>>>>>

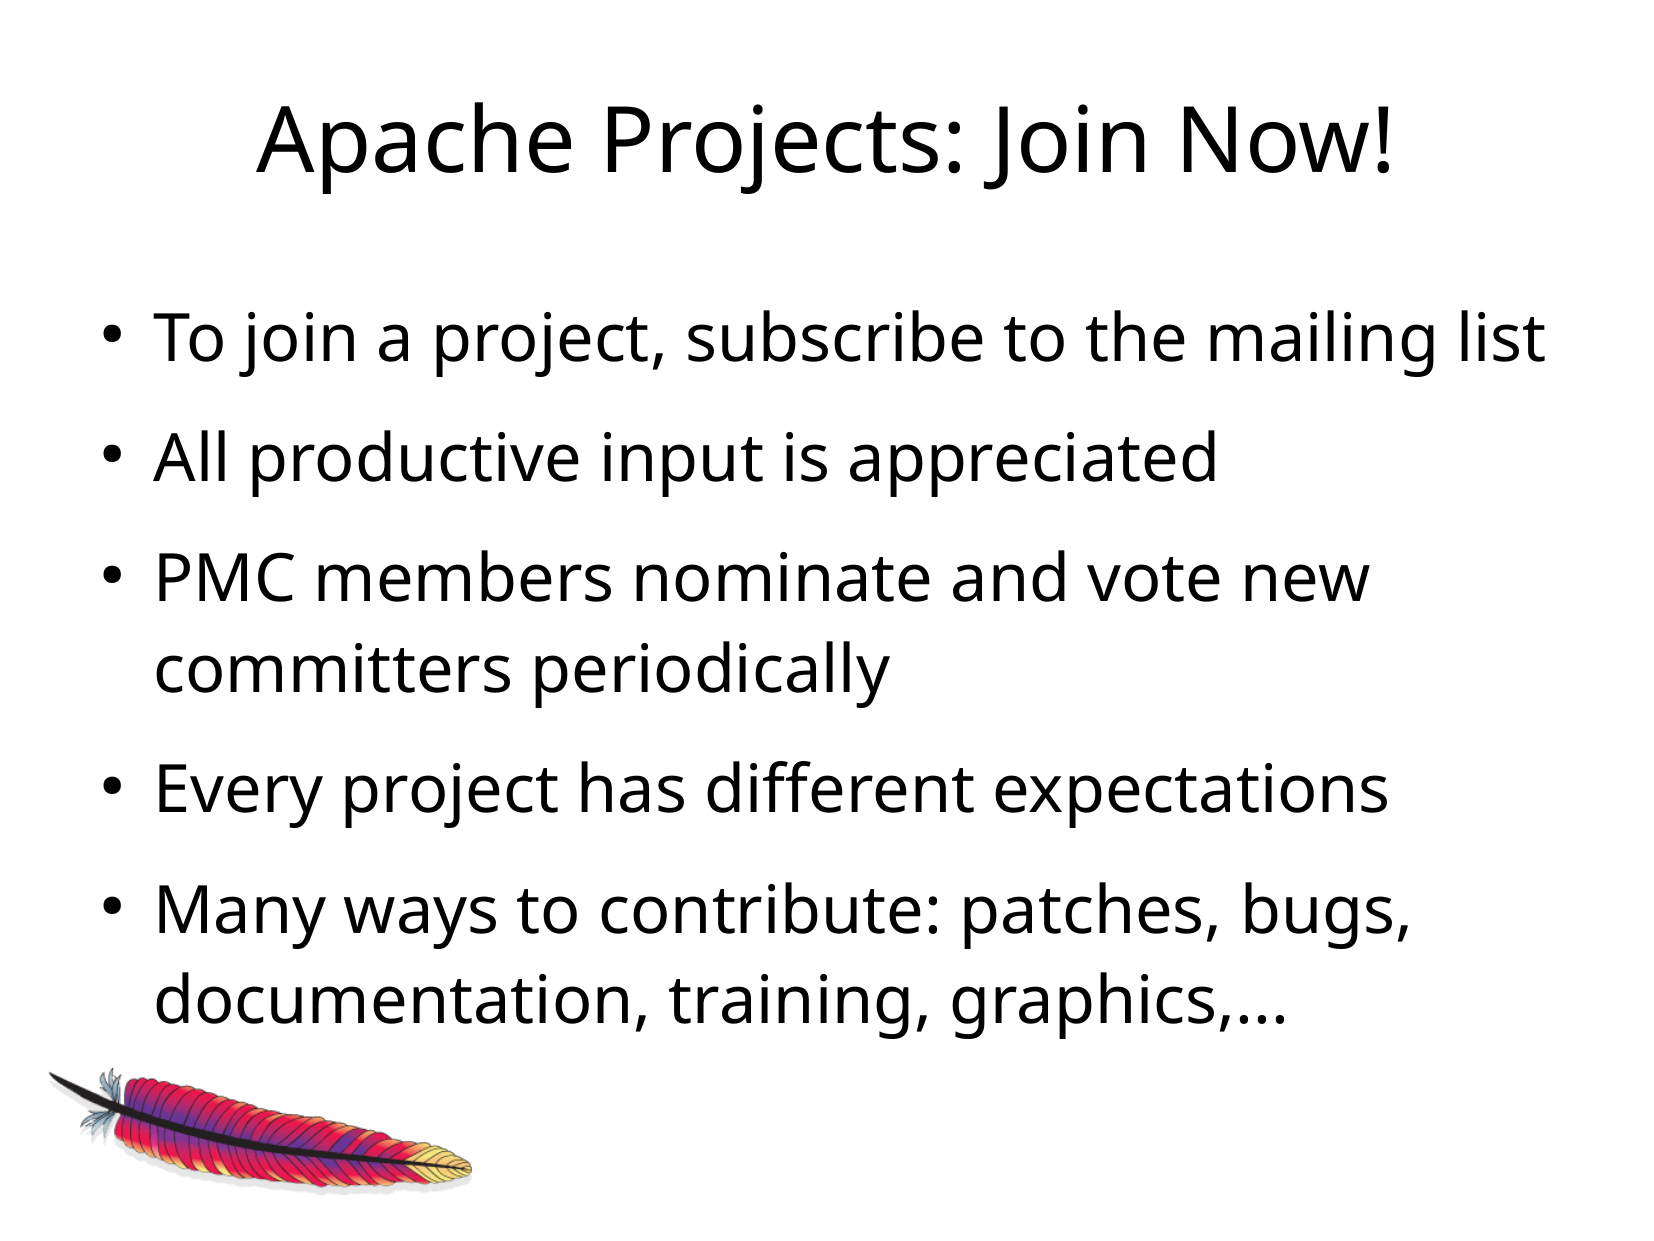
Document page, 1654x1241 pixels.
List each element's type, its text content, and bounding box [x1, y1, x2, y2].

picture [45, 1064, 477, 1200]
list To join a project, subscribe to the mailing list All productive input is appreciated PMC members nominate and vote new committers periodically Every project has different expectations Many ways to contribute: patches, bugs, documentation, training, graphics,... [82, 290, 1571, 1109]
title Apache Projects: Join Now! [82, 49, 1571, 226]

<<<<<

- Short problem
Render the data above as a CSV with two columns, instruction and response. Give each instruction its own row beside its answer, quote every field, replace line breaks with spaces, and leave out the pictures.

- Output for this exercise
instruction,response
"Document page, 1654x1241 pixels. List each element's type, its text content, and bounding box [x1, y1, x2, y2].","picture [45, 1064, 477, 1200] list To join a project, subscribe to the mailing list All productive input is appreciated PMC members nominate and vote new committers periodically Every project has different expectations Many ways to contribute: patches, bugs, documentation, training, graphics,... [82, 290, 1571, 1109] title Apache Projects: Join Now! [82, 49, 1571, 226]"